Ketentuan UUD 1945 tersebut sebenarnya memberikan suatu kekuasaan yang sangat besar
kepada Presiden, oleh karena PERPU yang ditetapkaan sendiri oleh Presiden mempunyai
derajat/kekuatan berlaku yang sama dengan suatu Undang-Undang.
Dengan demikian, Presiden dengan jalan mengeluarkan PERPU yang dibuatnya sendiri dapat
merubah atau menarik kembali suatu Undang-Undang biasa yang ditetapkan oleh Presiden
bersama-sama dengan DPR. Tentu saja seperti telah dikemukakan, kekuasaan Presiden
tersebut memerlukan suatu pengawasan (dari DPR) supaya tidak disalahgunakan.

Ada beberapa asas peraturan perundang-undangan yang kita kenal, diantaranya :


1. Asas lex superior derogat legi inferior ;
2. Asas lex specialis derogat legi generalis ;
3. Asas lex posterior derogat legi priori ;
4. Asas undang-undang tidak boleh berlaku surut (non-retroaktif) / Asas
Legalitas

Asas lex superior derogat legi inferior yang artinya peraturan yang lebih tinggi
mengesampingkan yang rendah (asas hierarki), Dalam kerangka berfikir mengenai jenis
dan hierarki peraturan perundang-undangan, pasti tidak terlepas dalam benak kita menganai
Teori Stuffen Bow karya Hans Kelsen (selanjutnya disebut sebagai ”Teori Aquo”).
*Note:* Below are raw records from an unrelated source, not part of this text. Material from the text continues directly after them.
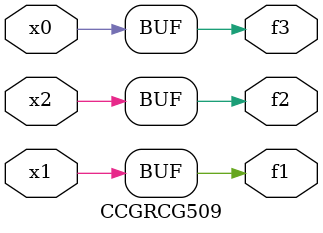
<source format=v>
module CCGRCG509(
	input x0, x1, x2,
	output f1, f2, f3
);
	assign f1 = x1;
	assign f2 = x2;
	assign f3 = x0;
endmodule

</source>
Hans
Kelsen dalam Teori Aquo mambahas mengenai jenjang norma hukum, dimana ia
berpendapat bahwa norma-norma hukum itu berjenjang-jenjang dan berlapis-lapis dalam
suatu hierarki tata susunan.Yaitu digunakan apabila terjadi pertentangan, dalam hal ini yang
diperhatikan adalah hierarkhi peraturan perundang-undangan, misalnya ketika terjadi
pertentangan antara Peraturan Pemerintah (PP) dengan Undang-undang, maka yang
digunakan adalah Undang-undang karena undang-undang lebih tinggi derajatnya.Teori Aquo
semakin diperjelas dalam hukum positif di Indonesia dalam bentuk undang-undang tentang
pembentukan peraturan perundang-undangan.
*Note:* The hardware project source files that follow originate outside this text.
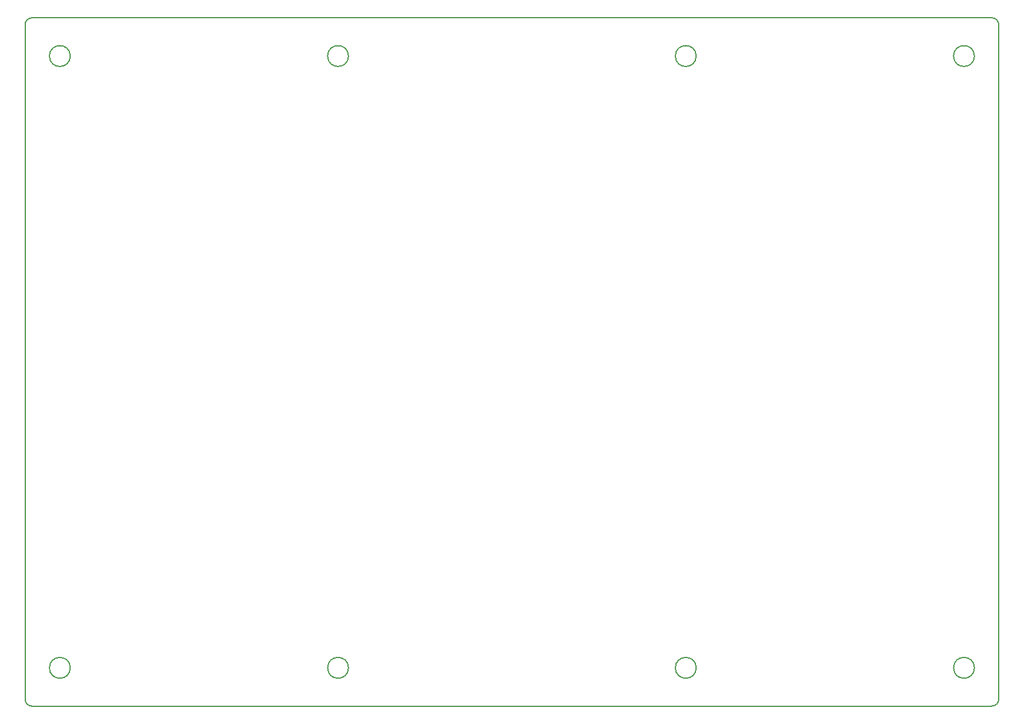
<source format=gbr>
%TF.GenerationSoftware,KiCad,Pcbnew,9.99.0-unknown-b0b07bbc41~182~ubuntu22.04.1*%
%TF.CreationDate,2025-08-08T10:17:54+02:00*%
%TF.ProjectId,CP70_front_flatcable,43503730-5f66-4726-9f6e-745f666c6174,rev?*%
%TF.SameCoordinates,Original*%
%TF.FileFunction,Profile,NP*%
%FSLAX46Y46*%
G04 Gerber Fmt 4.6, Leading zero omitted, Abs format (unit mm)*
G04 Created by KiCad (PCBNEW 9.99.0-unknown-b0b07bbc41~182~ubuntu22.04.1) date 2025-08-08 10:17:54*
%MOMM*%
%LPD*%
G01*
G04 APERTURE LIST*
%TA.AperFunction,Profile*%
%ADD10C,0.200000*%
%TD*%
G04 APERTURE END LIST*
D10*
X120000000Y-136600000D02*
G75*
G02*
X117000000Y-136600000I-1500000J0D01*
G01*
X117000000Y-136600000D02*
G75*
G02*
X120000000Y-136600000I1500000J0D01*
G01*
X213500000Y-141100000D02*
X213500000Y-44100000D01*
X74500000Y-142100000D02*
X212500000Y-142100000D01*
X170000000Y-48600000D02*
G75*
G02*
X167000000Y-48600000I-1500000J0D01*
G01*
X167000000Y-48600000D02*
G75*
G02*
X170000000Y-48600000I1500000J0D01*
G01*
X212500000Y-43100000D02*
X74500000Y-43100000D01*
X74500000Y-142100000D02*
G75*
G02*
X73500000Y-141100000I0J1000000D01*
G01*
X210000000Y-136600000D02*
G75*
G02*
X207000000Y-136600000I-1500000J0D01*
G01*
X207000000Y-136600000D02*
G75*
G02*
X210000000Y-136600000I1500000J0D01*
G01*
X73500000Y-44100000D02*
X73500000Y-141100000D01*
X170000000Y-136600000D02*
G75*
G02*
X167000000Y-136600000I-1500000J0D01*
G01*
X167000000Y-136600000D02*
G75*
G02*
X170000000Y-136600000I1500000J0D01*
G01*
X212500000Y-43100000D02*
G75*
G02*
X213500000Y-44100000I0J-1000000D01*
G01*
X213500000Y-141100000D02*
G75*
G02*
X212500000Y-142100000I-1000000J0D01*
G01*
X120000000Y-48600000D02*
G75*
G02*
X117000000Y-48600000I-1500000J0D01*
G01*
X117000000Y-48600000D02*
G75*
G02*
X120000000Y-48600000I1500000J0D01*
G01*
X80000000Y-48600000D02*
G75*
G02*
X77000000Y-48600000I-1500000J0D01*
G01*
X77000000Y-48600000D02*
G75*
G02*
X80000000Y-48600000I1500000J0D01*
G01*
X80000000Y-136600000D02*
G75*
G02*
X77000000Y-136600000I-1500000J0D01*
G01*
X77000000Y-136600000D02*
G75*
G02*
X80000000Y-136600000I1500000J0D01*
G01*
X210000000Y-48600000D02*
G75*
G02*
X207000000Y-48600000I-1500000J0D01*
G01*
X207000000Y-48600000D02*
G75*
G02*
X210000000Y-48600000I1500000J0D01*
G01*
X73500000Y-44100000D02*
G75*
G02*
X74500000Y-43100000I1000000J0D01*
G01*
M02*

</source>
Lex specialis derogat legi generali adalah asas penafsiran hukum yang menyatakan
bahwa hukum yang bersifat khusus (lex specialis) mengesampingkan hukum yang bersifat
umum (lex generalis).  *) Menurut Bagir Manan dalam bukunya yang berjudul Hukum Positif
Indonesia (hal. 56), sebagaimana kami kutip dari artikel yang ditulis A.A. Oka Mahendra
berjudul Harmonisasi Peraturan Perundang-undangan, ada beberapa prinsip yang harus
diperhatikan dalam asas lex specialis derogat legi generalis, yaitu:   

1. Ketentuan-ketentuan yang didapati dalam aturan hukum umum tetap berlaku, kecuali yang
diatur khusus dalam aturan hukum khusus tersebut;
2. Ketentuan-ketentuan lex specialis harus sederajat dengan ketentuan-ketentuan lex
generalis (undang-undang dengan undang-undang);
3. Ketentuan-ketentuan lex specialis harus berada dalam lingkungan hukum (rezim) yang
sama dengan lex generalis. Kitab Undang-Undang Hukum Dagang dan Kitab Undang-
Undang Hukum Perdata sama-sama termasuk lingkungan hukum keperdataan..

Asas Lex Posterior Derogat Legi Priori yaitu pada peraturan yang sederajat, peraturan
yang paling baru melumpuhkan peraturan yang lama. Jadi peraturan yang telah diganti
dengan peraturan yang baru, secara otomatis dengan asas ini peraturan yang lama tidak
berlaku lagi.  Biasanya dalam peraturan perundangan-undangan ditegaskan secara ekspilist
yang mencerminkan asas ini. Contoh yang berkenaan dengan Asas Lex Posterior
Derogat Legi Priori : dalam Pasal 76 UU No. 20/2003 tentang Sisdiknas dalam Ketentuan
penutup disebutkan bahwa Pada saat mulai berlakunya Undang-undang ini, Undang-undang
Nomor 48/Prp./1960 tentang Pengawasan Pendidikan dan Pengajaran Asing (Lembaran
Negara Tahun 1960 Nomor 155, Tambahan Lembaran Negara Nomor 2103) dan Undang-
undang Nomor 2 Tahun 1989 tentang Sistem Pendidikan Nasional (Lembaran Negara Tahun
1989 Nomor 6, Tambahan Lembaran Negara Nomor 3390) dinyatakan tidak berlaku.

Asas Legalitas
Tiada suatu peristiwa dapat dipidana selain dari kekuatan ketentuan undang-undang pidana
yang mendahuluinya.” (Geen feit is strafbaar dan uit kracht van een daaran voorafgegane
wetteljke strafbepaling). asas legalitas yang mengandung tiga pengertian, yaitu:

1. Tidak ada perbuatan yang dilarang dan diancam dengan pidana kalau hal itu tidak
terlebih dahulu dinyatakan dalam suatu aturan undang-undang
2. Untuk menentukan adanya perbuatan pidana tidak boleh digunakan analogi (qiyas)
3. Aturan-aturan hukum pidana tidak berlaku surut.